The Sponsor is managed by a board of managers consisting of two managers, Irwin Gold and Saddle Point Management, L.P., of which Roy J. Katzovicz is the Chief Executive Officer. Mr. Gold and Saddle Point Management L.P. were each designated to serve as managers by the two members of the Sponsor, HLI SPAC Founder, LLC and SP SPAC Founder, LLC, respectively. Accordingly, Mr. Gold and Mr. Katzovicz share voting and dispositive power over the shares of Class B common stock held by the Reporting Person and may be deemed to beneficially own such shares.

The aggregate percentage of Class A Common Stock beneficially owned by each of the Reporting Persons is calculated based upon 28,750,000 shares of Class A Common Stock and 7,187,500 shares of Class B common stock outstanding as of December 15, 2021, as reported by the Issuer in its Quarterly Report on Form 10-Q, as amended, filed with the Securities and Exchange Commission on December 15, 2021, adjusted for the shares of Class A Common Stock issuable upon conversion of the shares of Class B Common Stock held by the Sponsor.

 

Item 5.

Ownership of Five Percent or Less of a Class.

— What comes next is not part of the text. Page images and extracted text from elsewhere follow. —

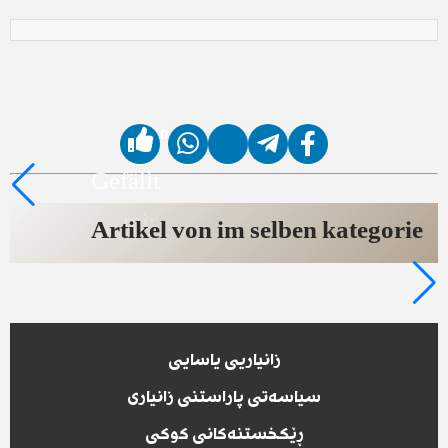
0
Gefällt
mir
Artikel von im selben kategorie
زانیاریی یاسایی
سیاسەتی پاراستنی زانیاری
ڕێکخستنەکانی کوکی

If this statement is being filed to report the fact that as of the date hereof the reporting person has ceased to be the beneficial owner of more than five percent of the class of securities, check the following  ☐.

Not Applicable.

 

Item 6.

Ownership of More Than Five Percent on Behalf of Another Person.

Not Applicable.

 

Item 7.

Identification and Classification of the Subsidiary Which Acquired the Security Being Reported on By the Parent Holding Company or Control Person.

Not Applicable.

 

Item 8.

Identification and Classification of Members of the Group.

Not Applicable.


13G

 

CUSIP No. 00777J 109    Page 7 of 8 Pages

 

Item 9.

Notice of Dissolution of Group.

Not Applicable.

 

Item 10.

Certifications.

Not Applicable.


13G

 

CUSIP No. 00777J 109    Page 8 of 8 Pages

 

SIGNATURE

After reasonable inquiry and to the best of his or its knowledge and belief, each of the undersigned certifies that the information set forth in this statement is true, complete and correct.

 

Date: February 14, 2022
HLI SPONSOR, LLC
By:  

/s/ Jason Simon

  Name: Jason Simon
  Title: Attorney-in-Fact*

 

/s/ Jason Simon

Jason Simon, Attorney-in-Fact for Irwin Gold*

/s/ Jason Simon

Jason Simon, Attorney-in-Fact for Roy J. Katzovicz*

 

*

The Powers of Attorney given by each of HLI Sponsor, LLC and Irwin Gold were previously filed as exhibits 24.1 to the Form 3s filed with the SEC by (i) Irwin Gold on March 1, 2021 and (ii) HLI Sponsor, LLC and Roy J. Katzovicz on March 2, 2021 and are each herein incorporated by reference.